As the first version of DNAmazing is a student project expected to lay out the foundation for the next generation of CAD program and 3 months are not long enough to perfect the project, we planned to provide the users with basic functions and introduction to the new approach to CAD programs in DNA Origami:
1. "One-click to results" feature which includes:
- Automatically generate folding path
- Automatically determine crossover position
- Automatically generate DNA staple sequence
- Automatically merge the staple fragments
2. Addition of sticky ends.
3. Thermodynamic calculation to determine the thermal stability of stick ends
To the best of our knowledge, DNAmazing is the only student project to develop a CAD program in DNA Origami from the scratch.
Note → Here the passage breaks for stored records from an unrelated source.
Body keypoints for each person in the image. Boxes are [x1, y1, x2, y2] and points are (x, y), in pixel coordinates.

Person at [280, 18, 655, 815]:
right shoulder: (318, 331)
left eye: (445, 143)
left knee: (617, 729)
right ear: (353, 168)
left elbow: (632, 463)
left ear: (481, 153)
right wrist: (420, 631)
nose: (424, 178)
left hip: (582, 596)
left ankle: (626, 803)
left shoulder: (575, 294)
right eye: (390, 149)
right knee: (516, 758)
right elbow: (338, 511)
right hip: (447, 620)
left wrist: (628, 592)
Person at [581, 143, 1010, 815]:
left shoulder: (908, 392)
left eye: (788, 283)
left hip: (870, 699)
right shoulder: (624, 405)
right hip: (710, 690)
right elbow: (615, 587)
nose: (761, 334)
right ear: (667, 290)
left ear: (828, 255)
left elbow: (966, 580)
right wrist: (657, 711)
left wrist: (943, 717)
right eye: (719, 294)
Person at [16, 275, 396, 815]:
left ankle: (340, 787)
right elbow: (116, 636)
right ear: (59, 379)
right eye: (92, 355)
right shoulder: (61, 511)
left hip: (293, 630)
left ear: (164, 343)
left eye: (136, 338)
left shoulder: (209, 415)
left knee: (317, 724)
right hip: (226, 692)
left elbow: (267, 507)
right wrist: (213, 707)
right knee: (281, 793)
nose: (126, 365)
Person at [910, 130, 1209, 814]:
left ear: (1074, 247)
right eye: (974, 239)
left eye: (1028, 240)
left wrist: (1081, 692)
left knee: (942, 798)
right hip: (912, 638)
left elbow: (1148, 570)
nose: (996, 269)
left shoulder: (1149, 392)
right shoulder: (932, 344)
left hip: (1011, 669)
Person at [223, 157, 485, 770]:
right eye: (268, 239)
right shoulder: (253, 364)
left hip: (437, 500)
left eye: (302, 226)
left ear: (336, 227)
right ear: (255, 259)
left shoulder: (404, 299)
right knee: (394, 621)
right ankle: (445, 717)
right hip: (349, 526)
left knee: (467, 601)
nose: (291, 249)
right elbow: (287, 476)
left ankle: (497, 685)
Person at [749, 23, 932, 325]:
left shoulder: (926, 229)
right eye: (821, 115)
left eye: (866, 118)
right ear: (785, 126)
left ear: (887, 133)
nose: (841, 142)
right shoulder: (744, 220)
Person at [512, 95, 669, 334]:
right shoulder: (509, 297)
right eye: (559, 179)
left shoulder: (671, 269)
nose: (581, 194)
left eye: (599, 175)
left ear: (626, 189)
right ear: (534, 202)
As being developed in only 3 months, DNAmazing could not function perfectly like other professional software. However, we believe DNAmazing is a success project for us. We decided to put DNAmazing on Open Source so that people around the world, including students like us,can refer to when developing a new CAD software, contributing to DNAmazing or even just having fun. DNAmazing was written in popular C# language on Visual Studio 2010 IDE without using any third parties library and was simple enough for the others to understand and develop the algorithm. There are many potential issues which DNAmazing is facing: the long processing time for large structures, better GUI interface, extension from 2D structures to 3D structures. Personally, we may develop the program more after Biomod so that we can use it to conduct new lab experiments. We hope that DNAmazing will bring a fresh breath to the field and perhaps envisage the new path for the development of the CAD programs.